I realize that this was asked some days ago; and this answer may languish at the bottom here. However, there are some simple 'system administrator' tips that need mentioning.

Yes, DNS hijacking and Man-In-The-Middle attacks do work against NTP as it is commonly deployed today. NTP is often / most often used across the Internet, without encryption (SSL), and without authentication.

And many companies under-invest in accurate time keeping. Accurate time keeping is required for many authentication protocols such as Kerberos, but it goes further than that, precise time is essential for fx post-attack forensics.

That said, in practice NTP isn't that common an attack vector.
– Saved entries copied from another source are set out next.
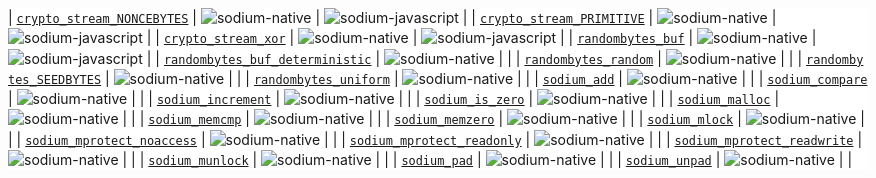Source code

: | [`crypto_stream_NONCEBYTES`](nonauthstreamingencryption#constants)                                                     | ![sodium-native][node] | ![sodium-javascript][js] |
| [`crypto_stream_PRIMITIVE`](nonauthstreamingencryption#constants)                                                      | ![sodium-native][node] | ![sodium-javascript][js] |
| [`crypto_stream_xor`](nonauthstreamingencryption#crypto_stream_xor)                                                    | ![sodium-native][node] | ![sodium-javascript][js] |
| [`randombytes_buf`](generatingrandomdata#randombytes_buf)                                                              | ![sodium-native][node] | ![sodium-javascript][js] |
| [`randombytes_buf_deterministic`](generatingrandomdata#randombytes_buf_deterministic)                                  | ![sodium-native][node] |                          |
| [`randombytes_random`](generatingrandomdata#randombytes_random)                                                        | ![sodium-native][node] |                          |
| [`randombytes_SEEDBYTES`](generatingrandomdata#constants)                                                              | ![sodium-native][node] |                          |
| [`randombytes_uniform`](generatingrandomdata#randombytes_uniform)                                                      | ![sodium-native][node] |                          |
| [`sodium_add`](helpers#sodium_add)                                                                                     | ![sodium-native][node] |                          |
| [`sodium_compare`](helpers#sodium_compare)                                                                             | ![sodium-native][node] |                          |
| [`sodium_increment`](helpers#sodium_increment)                                                                         | ![sodium-native][node] |                          |
| [`sodium_is_zero`](helpers#sodium_is_zero)                                                                             | ![sodium-native][node] |                          |
| [`sodium_malloc`](memoryprotection#sodium_malloc)                                                                      | ![sodium-native][node] |                          |
| [`sodium_memcmp`](helpers#sodium_memcmp)                                                                               | ![sodium-native][node] |                          |
| [`sodium_memzero`](memoryprotection#sodium_memzero)                                                                    | ![sodium-native][node] |                          |
| [`sodium_mlock`](memoryprotection#sodium_mlock)                                                                        | ![sodium-native][node] |                          |
| [`sodium_mprotect_noaccess`](memoryprotection#sodium_mprotect_noaccess)                                                | ![sodium-native][node] |                          |
| [`sodium_mprotect_readonly`](memoryprotection#sodium_mprotect_readonly)                                                | ![sodium-native][node] |                          |
| [`sodium_mprotect_readwrite`](memoryprotection#sodium_mprotect_readwrite)                                              | ![sodium-native][node] |                          |
| [`sodium_munlock`](memoryprotection#sodium_munlock)                                                                    | ![sodium-native][node] |                          |
| [`sodium_pad`](padding#sodium_pad)                                                                                     | ![sodium-native][node] |                          |
| [`sodium_unpad`](padding#sodium_unpad)                                                                                 | ![sodium-native][node] |                          |


[js]: /docusaurus/img/icon_js.svg
[node]: /docusaurus/img/nodejs-icon.svg
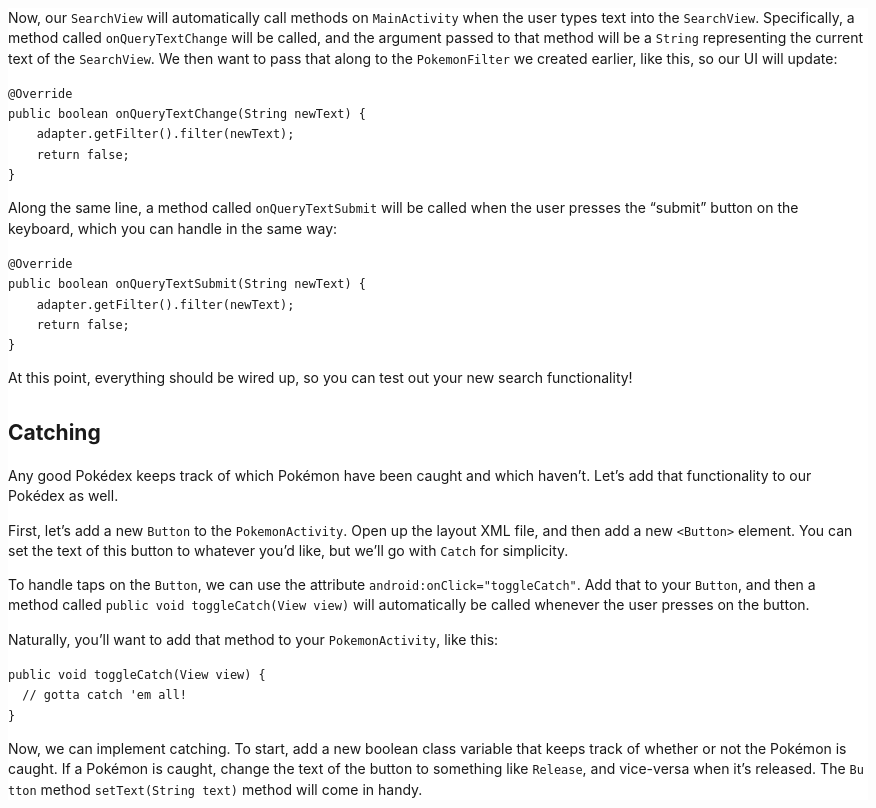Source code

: <p>Now, our <code class="highlighter-rouge">SearchView</code> will automatically call methods on <code class="highlighter-rouge">MainActivity</code> when the user types text into the <code class="highlighter-rouge">SearchView</code>. Specifically, a method called <code class="highlighter-rouge">onQueryTextChange</code> will be called, and the argument passed to that method will be a <code class="highlighter-rouge">String</code> representing the current text of the <code class="highlighter-rouge">SearchView</code>. We then want to pass that along to the <code class="highlighter-rouge">PokemonFilter</code> we created earlier, like this, so our UI will update:</p>

<div class="highlighter-rouge"><div class="highlight"><pre class="highlight"><code>@Override
public boolean onQueryTextChange(String newText) {
    adapter.getFilter().filter(newText);
    return false;
}
</code></pre></div></div>

<p>Along the same line, a method called <code class="highlighter-rouge">onQueryTextSubmit</code> will be called when the user presses the “submit” button on the keyboard, which you can handle in the same way:</p>

<div class="highlighter-rouge"><div class="highlight"><pre class="highlight"><code>@Override
public boolean onQueryTextSubmit(String newText) {
    adapter.getFilter().filter(newText);
    return false;
}
</code></pre></div></div>

<p>At this point, everything should be wired up, so you can test out your new search functionality!</p>

<h2 id="catching">Catching</h2>

<p>Any good Pokédex keeps track of which Pokémon have been caught and which haven’t. Let’s add that functionality to our Pokédex as well.</p>

<p>First, let’s add a new <code class="highlighter-rouge">Button</code> to the <code class="highlighter-rouge">PokemonActivity</code>. Open up the layout XML file, and then add a new <code class="highlighter-rouge">&lt;Button&gt;</code> element. You can set the text of this button to whatever you’d like, but we’ll go with <code class="highlighter-rouge">Catch</code> for simplicity.</p>

<p>To handle taps on the <code class="highlighter-rouge">Button</code>, we can use the attribute <code class="highlighter-rouge">android:onClick="toggleCatch"</code>. Add that to your <code class="highlighter-rouge">Button</code>, and then a method called <code class="highlighter-rouge">public void toggleCatch(View view)</code> will automatically be called whenever the user presses on the button.</p>

<p>Naturally, you’ll want to add that method to your <code class="highlighter-rouge">PokemonActivity</code>, like this:</p>

<div class="highlighter-rouge"><div class="highlight"><pre class="highlight"><code>public void toggleCatch(View view) {
  // gotta catch 'em all!
}
</code></pre></div></div>

<p>Now, we can implement catching. To start, add a new boolean class variable that keeps track of whether or not the Pokémon is caught. If a Pokémon is caught, change the text of the button to something like <code class="highlighter-rouge">Release</code>, and vice-versa when it’s released. The <code class="highlighter-rouge">Button</code> method <code class="highlighter-rouge">setText(String text)</code> method will come in handy.</p>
If you disagree, then please post links. :-)

An interesting thought that occurs to me: if the resulting time change is small, this may be hard to distinguish from a correct NTP response.

Assuming a) you are following best practice and have multiple upstream NTP servers, and b) the majority of your upstream NTP servers have not been hijacked, then this isn't so hard really. OpenNTPd is known to use a simple falseticker detection (slide 20+). AFAIK OpenNTPd does the following:

  1. Calculate the median value of all NTP responses.
  2. Find outliers, the NTP servers which deviate greatly from the median. Disregard these.
  3. Using only the remaining NTP server responses, calculate the average, and use this value as the final result.

The reference NTPd is said have a more complex / more complete falseticker detection than OpenNTPd.